Afixado por soledade em setembro 18, 2004 12:25 AM

Sílvia, hoje não fui muito gentil convosco, vocês desertaram-me e eu tive dificuldade em lidar com a desilusão. Estupidez minha. Continuamos perto. E, de de algum modo, a relativa distância facilitará o nosso convívio na blogolândia. Gostei de ver que linkaste o Sombra do Sol no comentário :-)

O poema e o estado de espírito - é um poema de desolação, é verdade, mas também das reminiscências infantis de um mundo limpo e aconchegante, ainda que pobre, um mundo que já não existe. Fico contente por teres gostado.

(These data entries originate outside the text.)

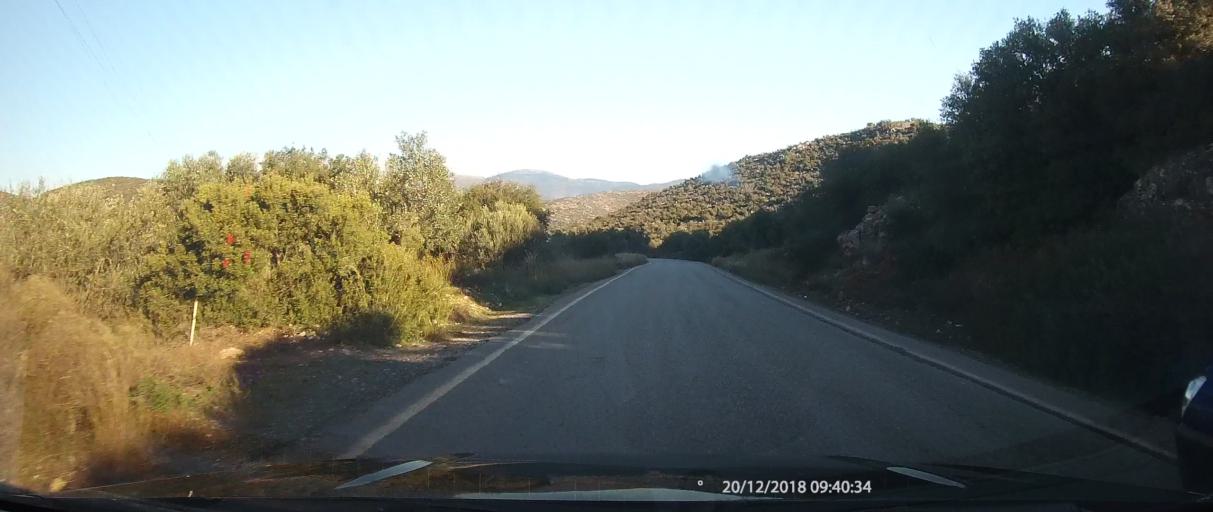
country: GR
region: Peloponnese
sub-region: Nomos Lakonias
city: Yerakion
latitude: 36.9450
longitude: 22.7667
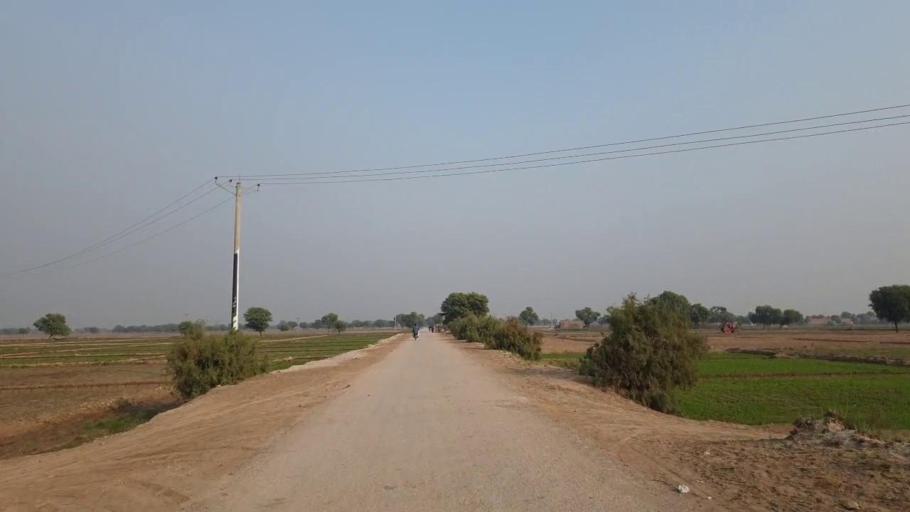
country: PK
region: Sindh
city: Bhan
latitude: 26.4960
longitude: 67.7319
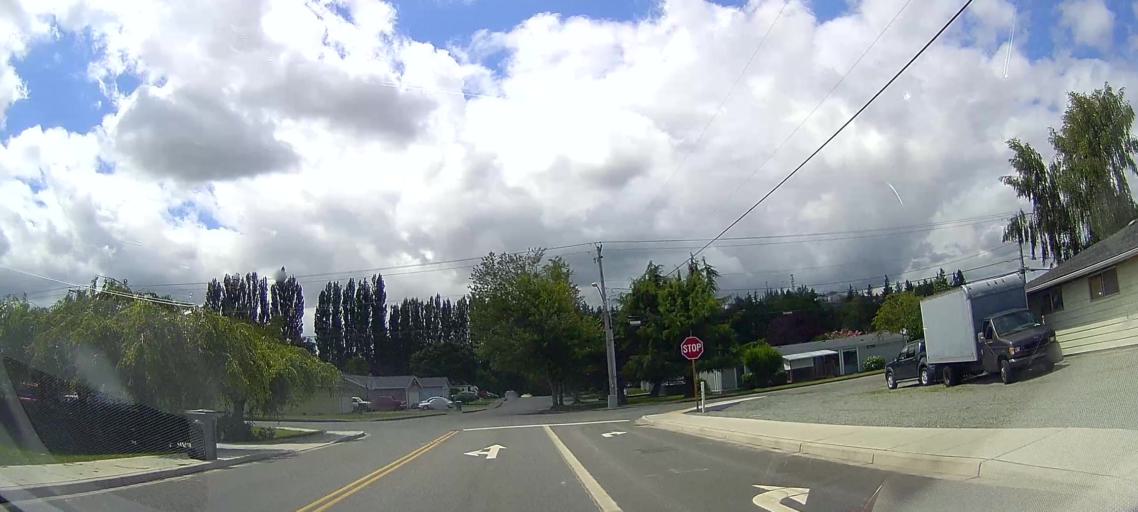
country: US
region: Washington
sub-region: Skagit County
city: Burlington
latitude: 48.4788
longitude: -122.3081
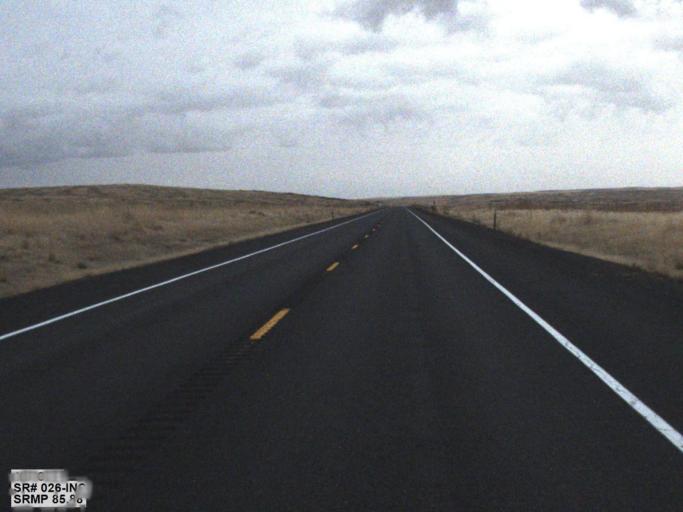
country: US
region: Washington
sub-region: Adams County
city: Ritzville
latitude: 46.7475
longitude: -118.2520
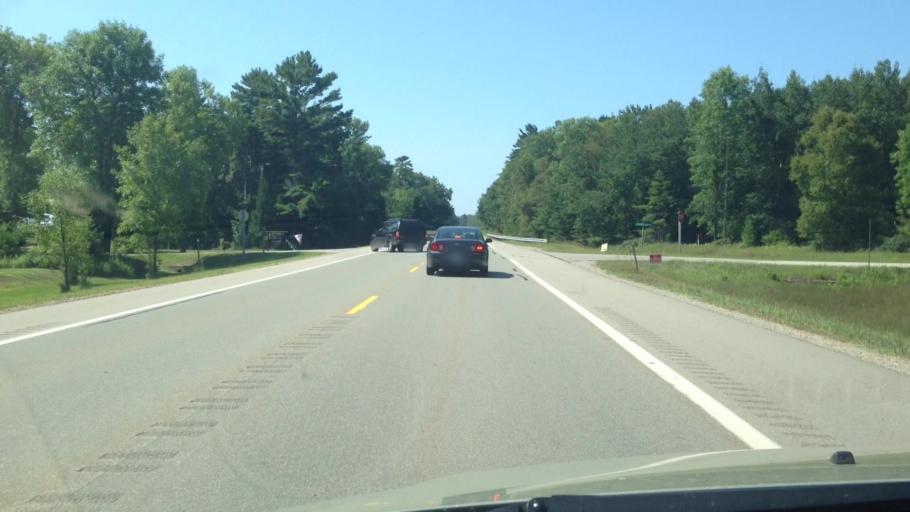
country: US
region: Michigan
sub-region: Menominee County
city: Menominee
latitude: 45.3213
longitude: -87.4304
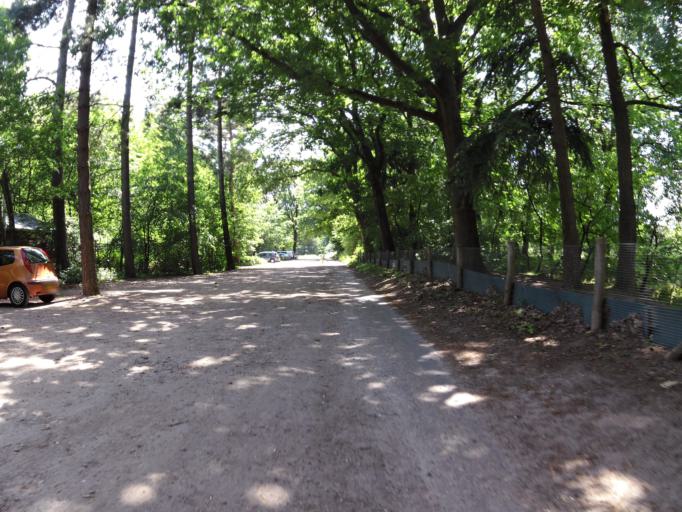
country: NL
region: North Brabant
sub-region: Gemeente Son en Breugel
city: Son
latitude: 51.5147
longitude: 5.4655
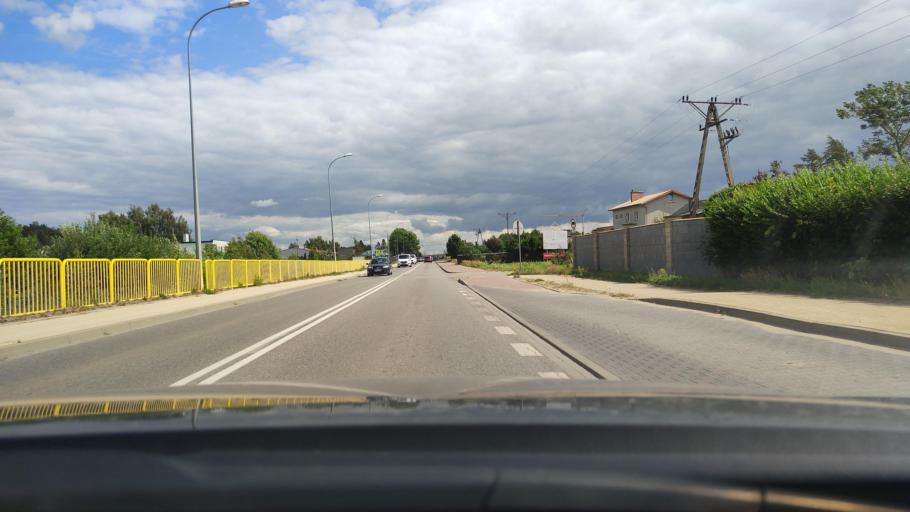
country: PL
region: Pomeranian Voivodeship
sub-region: Powiat wejherowski
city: Bojano
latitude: 54.4769
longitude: 18.3683
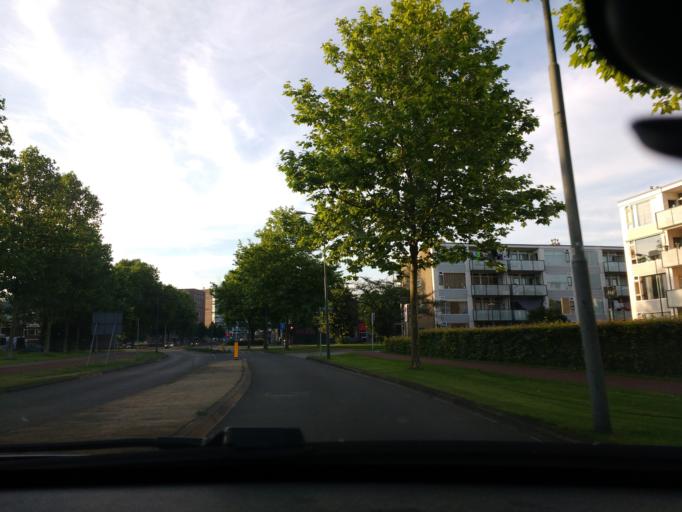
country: NL
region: Utrecht
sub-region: Gemeente Veenendaal
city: Veenendaal
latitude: 52.0237
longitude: 5.5631
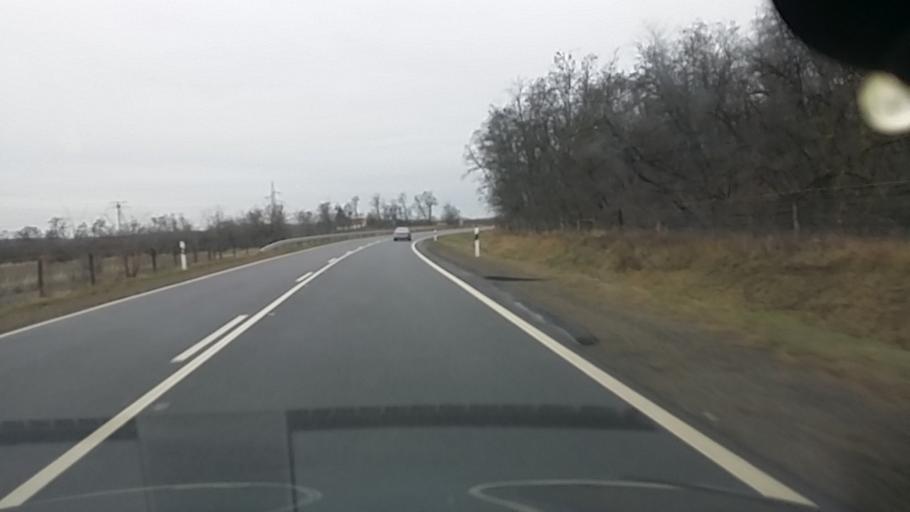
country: HU
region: Hajdu-Bihar
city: Debrecen
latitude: 47.6066
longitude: 21.6291
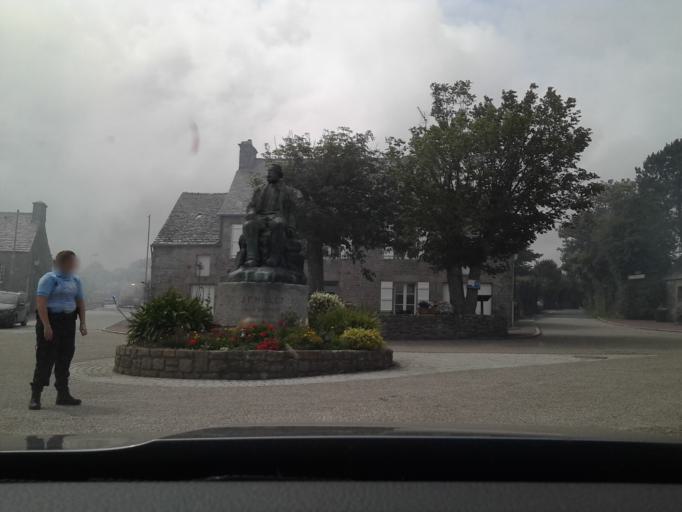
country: FR
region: Lower Normandy
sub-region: Departement de la Manche
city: Beaumont-Hague
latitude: 49.6748
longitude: -1.8008
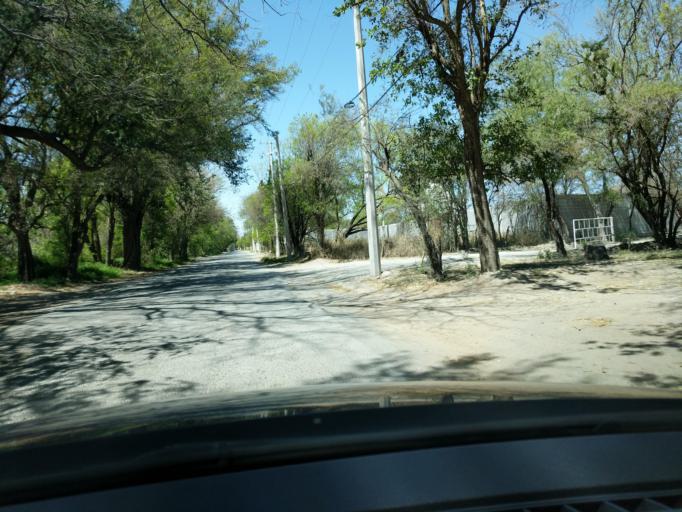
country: MX
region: Nuevo Leon
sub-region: Pesqueria
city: Colinas del Aeropuerto
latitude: 25.8118
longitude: -100.1270
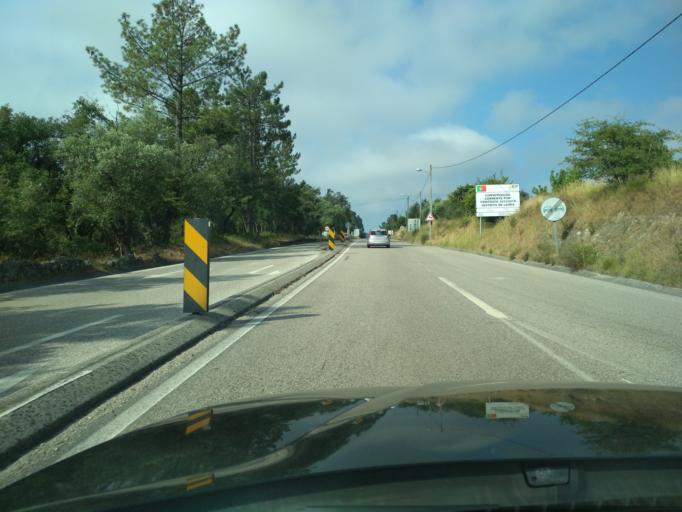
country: PT
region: Coimbra
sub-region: Soure
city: Soure
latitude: 40.0328
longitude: -8.5646
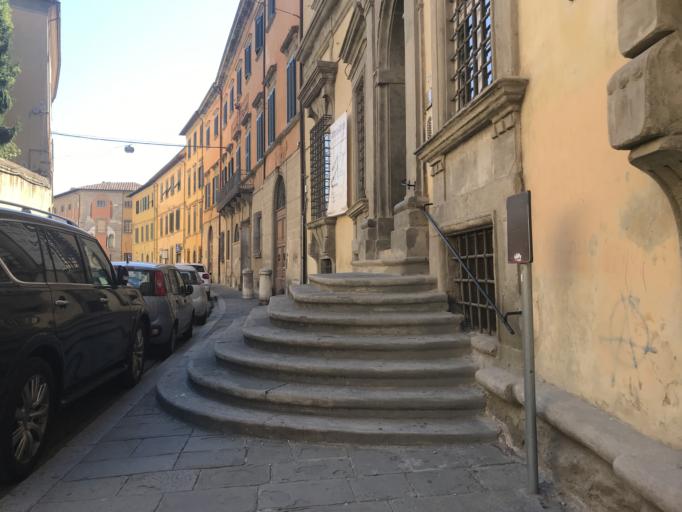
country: IT
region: Tuscany
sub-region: Province of Pisa
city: Pisa
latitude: 43.7176
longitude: 10.3965
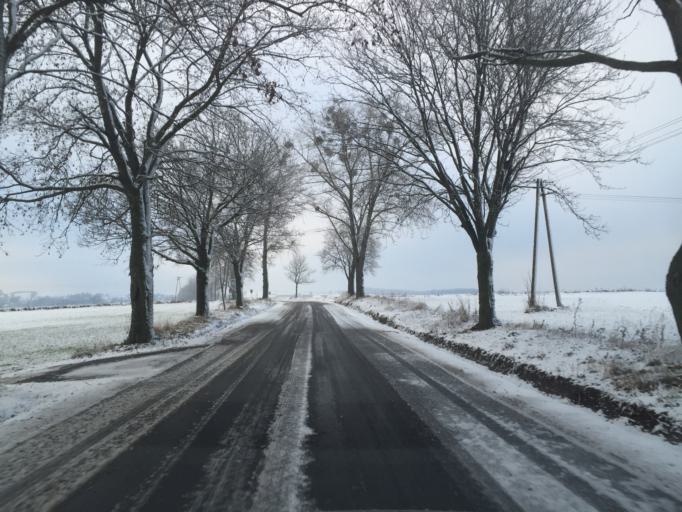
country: PL
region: Kujawsko-Pomorskie
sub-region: Powiat brodnicki
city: Bartniczka
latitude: 53.2527
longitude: 19.6583
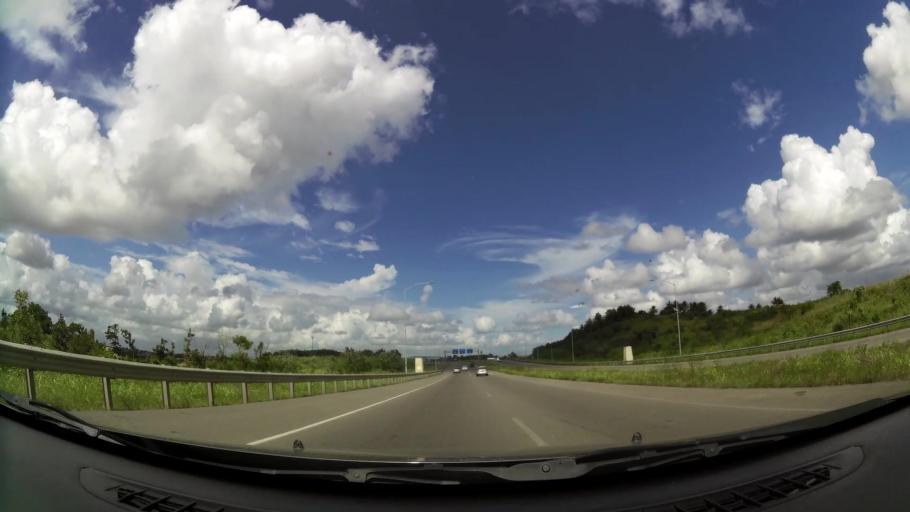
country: TT
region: City of San Fernando
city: Mon Repos
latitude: 10.2480
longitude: -61.4430
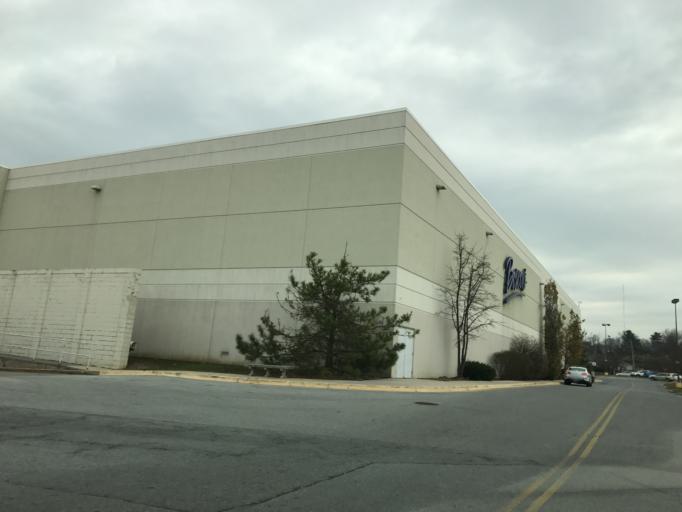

Espero que o teu estado de espírito tenha melhorado. Bom fim de semana. E... força! Beijinho

Afixado por Soledade em setembro 18, 2004 12:41 AM

Bem, hoje não dormo, o meu estado de espirito ainda está um pouco desnorteado por causa das muitas noticias do dia! Ainda tem que explicar, isso do "desertaram-me"!!!?!!?!! (eu linko sempre a sombra ;) Beijos

Afixado por Sílvia em setembro 18, 2004 01:09 AM

2ª feira explico. Vê se dormes. Beijinho

Afixado por Soledade em setembro 18, 2004 02:40 AM

nostalgia

Afixado por Orlando em setembro 18, 2004 11:50 AM

Também sua, Orlando? Abraço

Afixado por Soledade em setembro 18, 2004 10:51 PM

surpreende o encadeamento das palavras e a estranheza da linguagem neste poema.
o sentimento de desamparo, desolação.
gostei muito.
virna

Afixado por virna em setembro 19, 2004 01:36 AM

Obrigada por ter notado isso, Virna.
Um beijo

Afixado por Soledade em setembro 20, 2004 03:45 PM

Que pequena jóia este poema, Soledade!